DATA section start

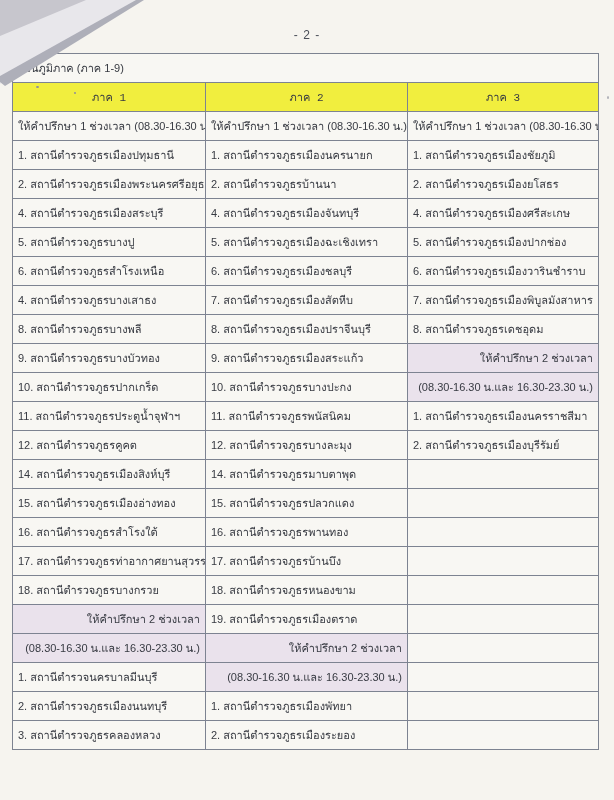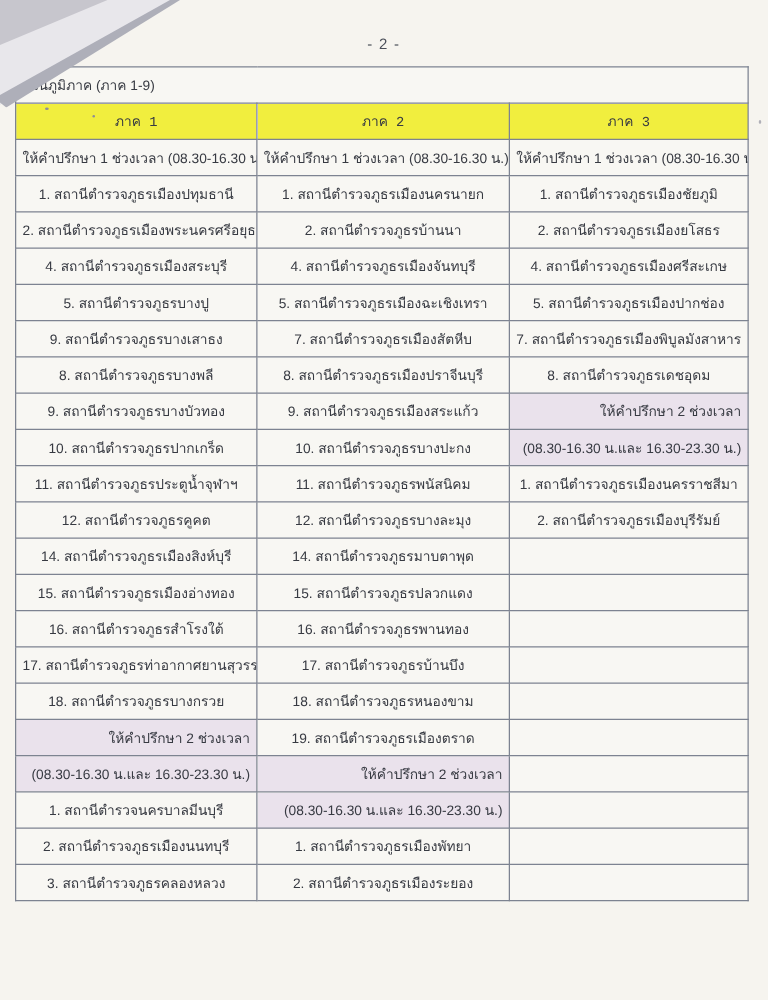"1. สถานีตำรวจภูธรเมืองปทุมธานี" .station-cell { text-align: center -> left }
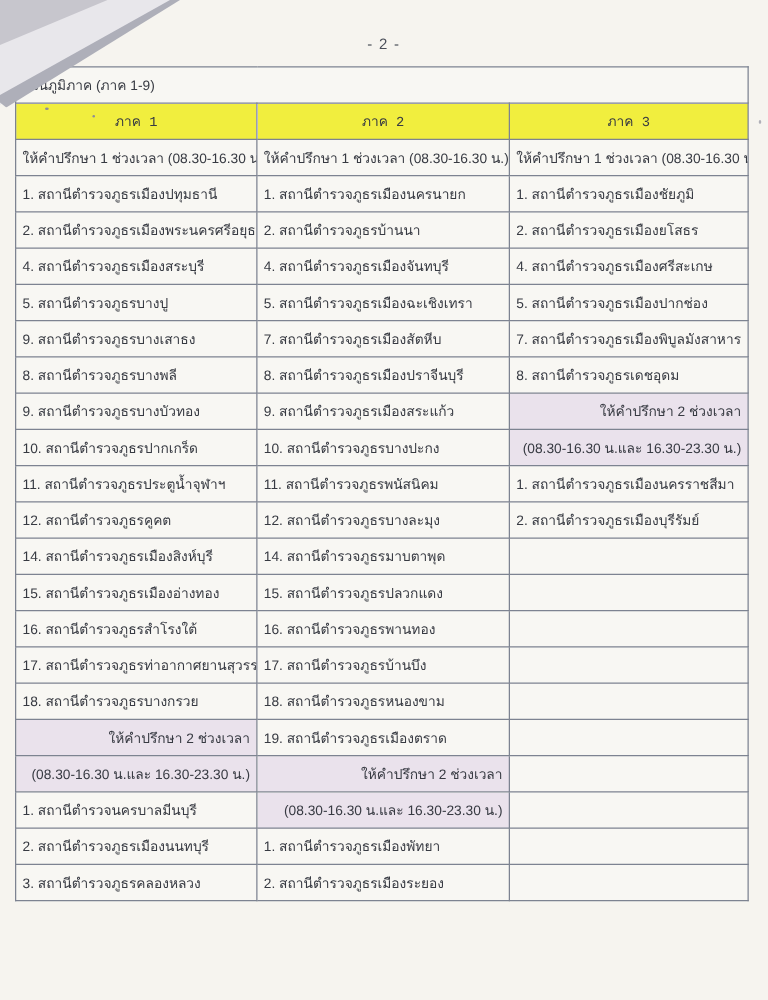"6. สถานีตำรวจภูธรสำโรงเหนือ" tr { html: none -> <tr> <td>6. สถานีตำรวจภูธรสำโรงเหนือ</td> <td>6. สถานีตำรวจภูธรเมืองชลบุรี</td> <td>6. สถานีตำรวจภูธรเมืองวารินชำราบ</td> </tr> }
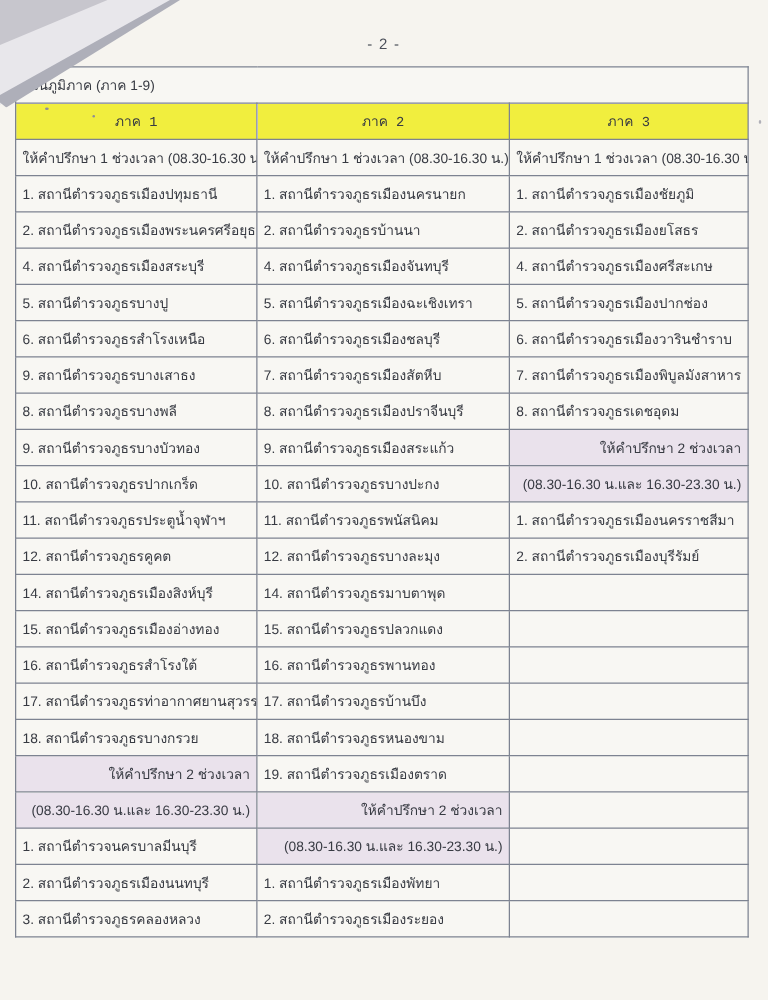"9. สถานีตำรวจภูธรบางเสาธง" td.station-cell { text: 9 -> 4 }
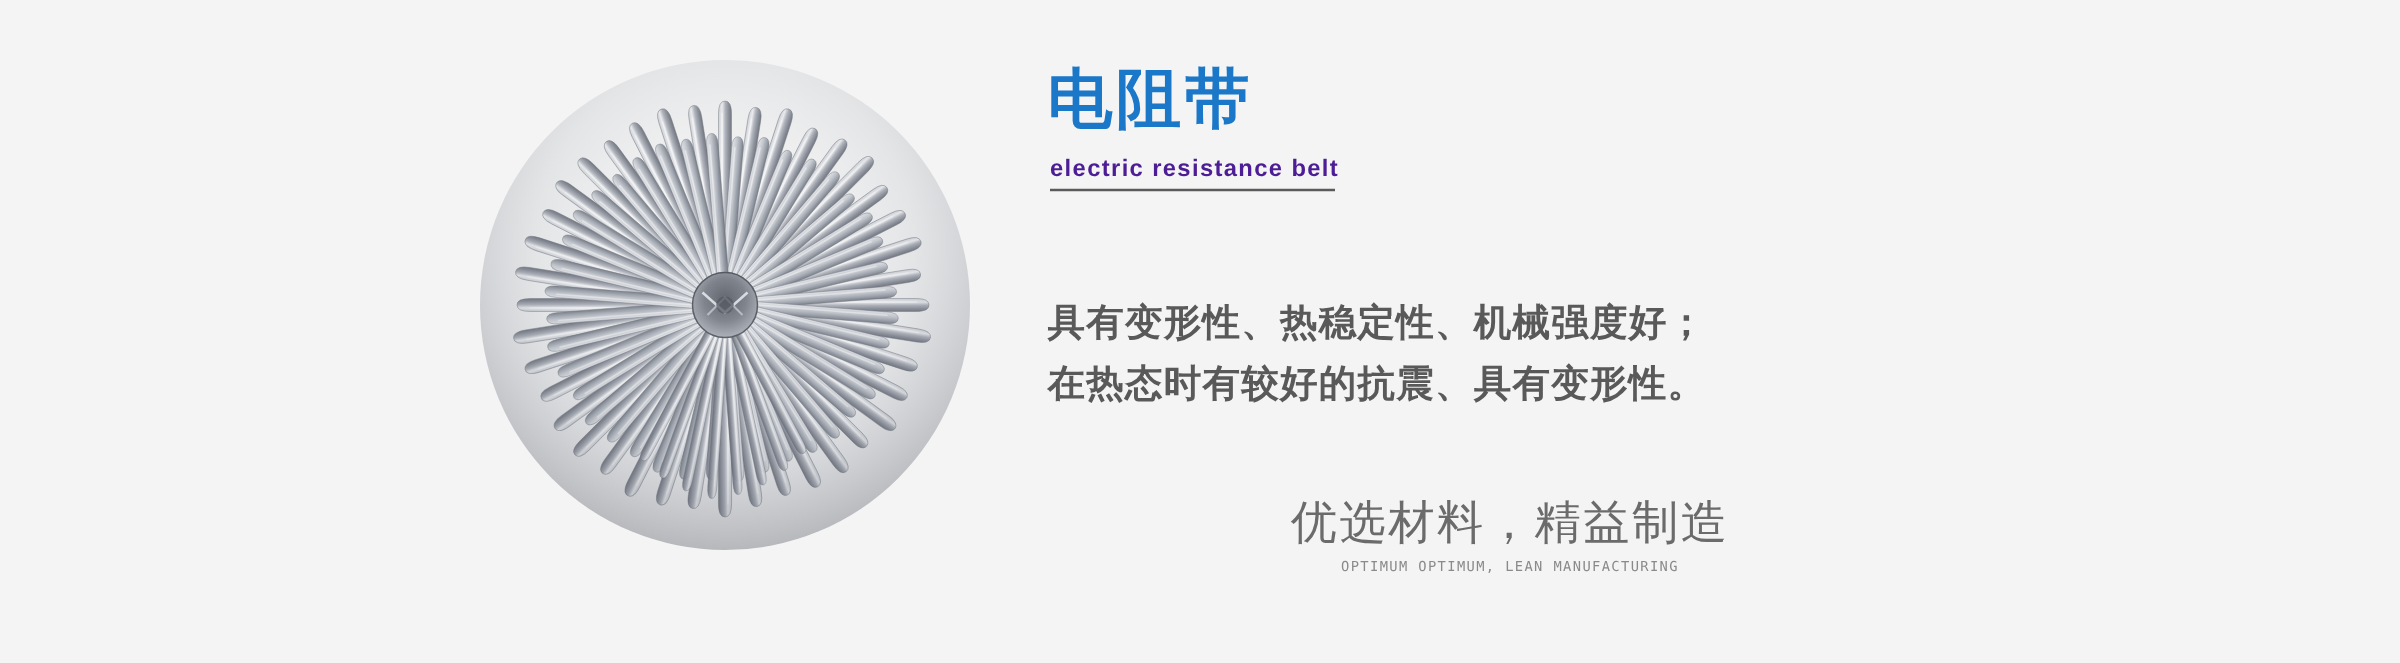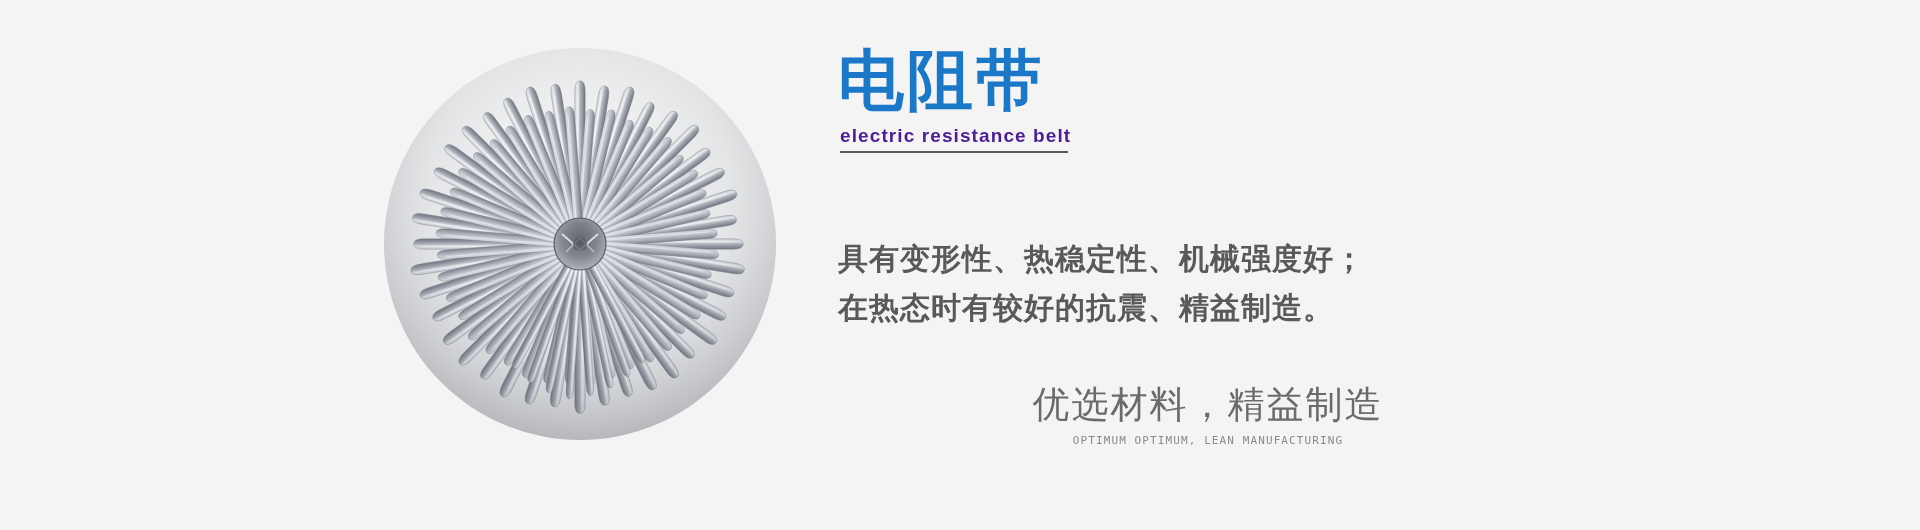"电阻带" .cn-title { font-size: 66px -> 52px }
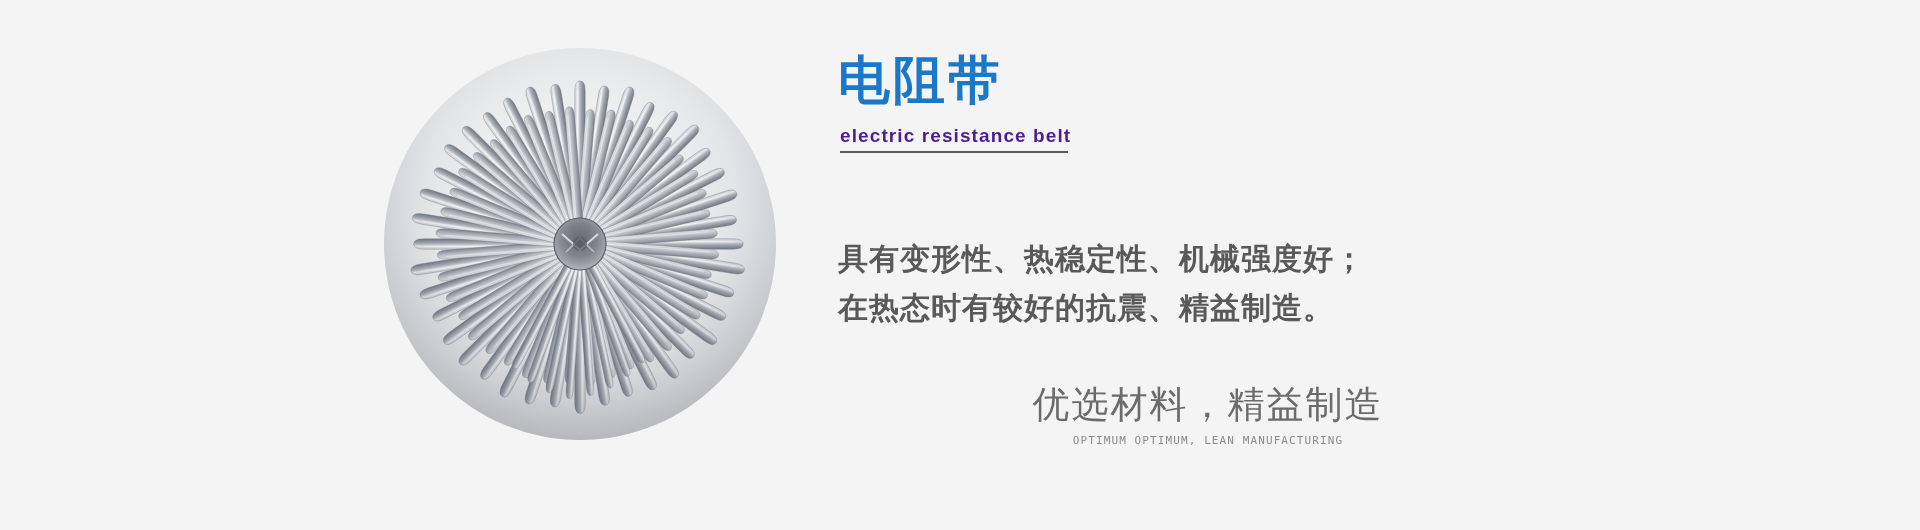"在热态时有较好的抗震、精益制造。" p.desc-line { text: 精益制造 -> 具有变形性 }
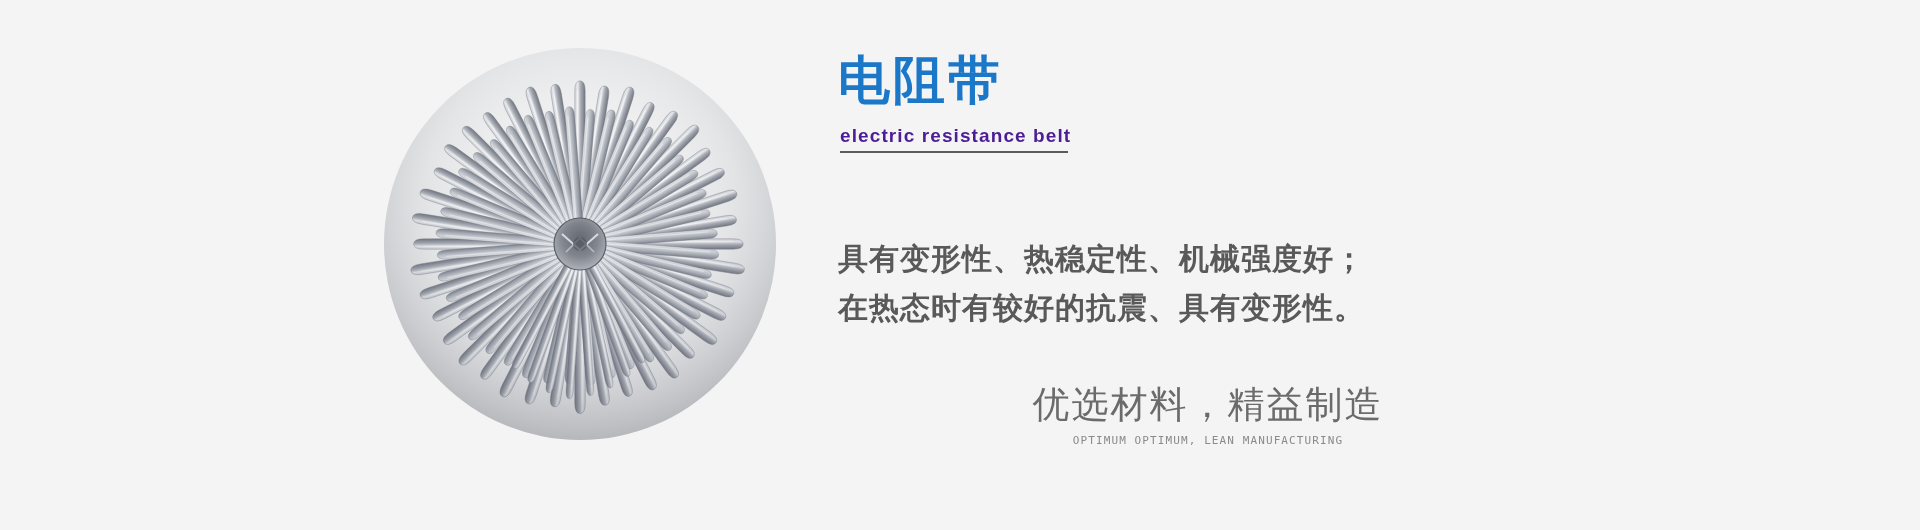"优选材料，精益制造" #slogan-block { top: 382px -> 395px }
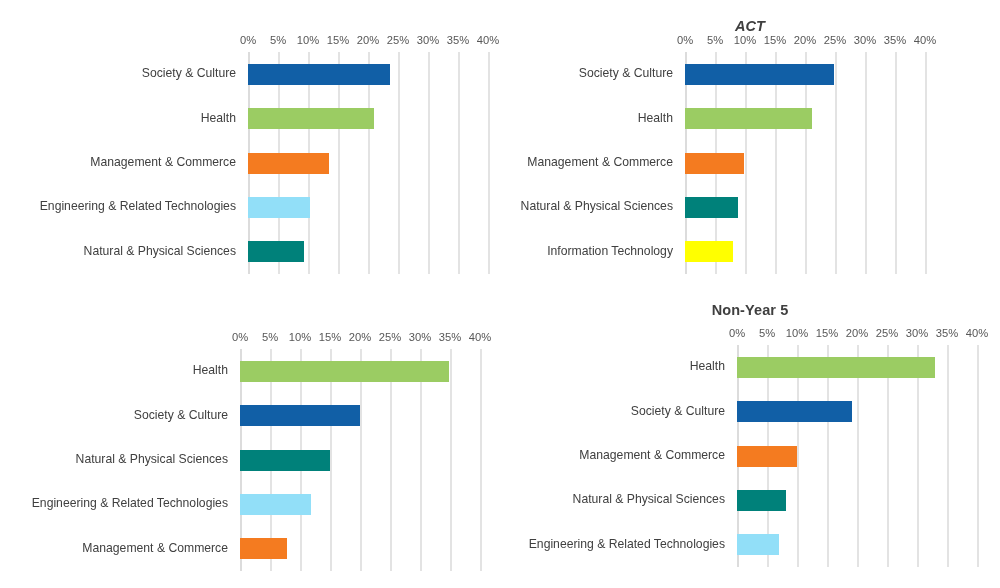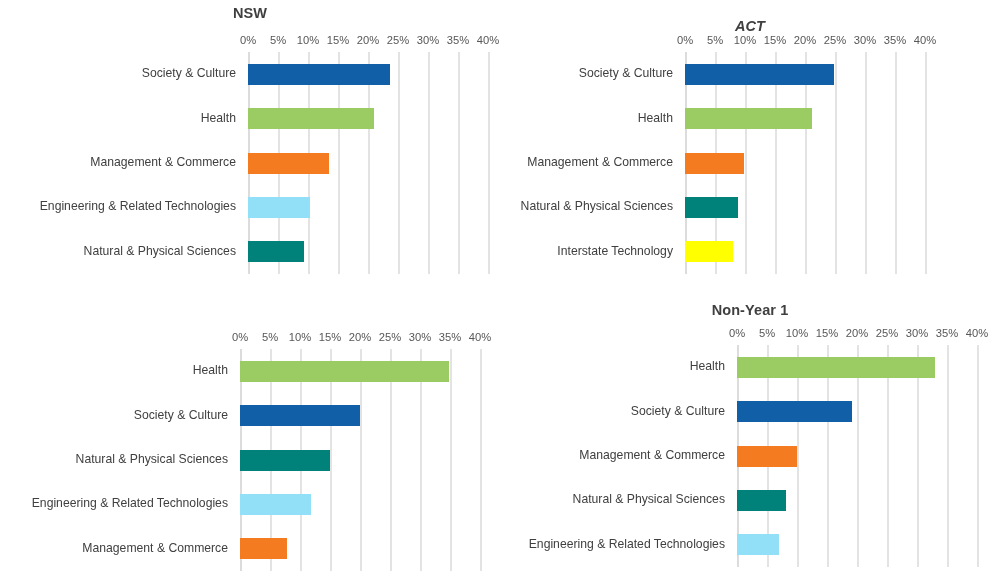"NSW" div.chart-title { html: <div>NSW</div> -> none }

DATA section end

◆ PROBLEM REQUIREMENTS
Using the data above, transcribe exactly the lines between those containing "html: none ->" and "top: 382px ->", inclusive, and leave every picture behind.

◆ REPLY
"6. สถานีตำรวจภูธรสำโรงเหนือ" tr { html: none -> <tr> <td>6. สถานีตำรวจภูธรสำโรงเหนือ</td> <td>6. สถานีตำรวจภูธรเมืองชลบุรี</td> <td>6. สถานีตำรวจภูธรเมืองวารินชำราบ</td> </tr> }
"9. สถานีตำรวจภูธรบางเสาธง" td.station-cell { text: 9 -> 4 }
"电阻带" .cn-title { font-size: 66px -> 52px }
"在热态时有较好的抗震、精益制造。" p.desc-line { text: 精益制造 -> 具有变形性 }
"优选材料，精益制造" #slogan-block { top: 382px -> 395px }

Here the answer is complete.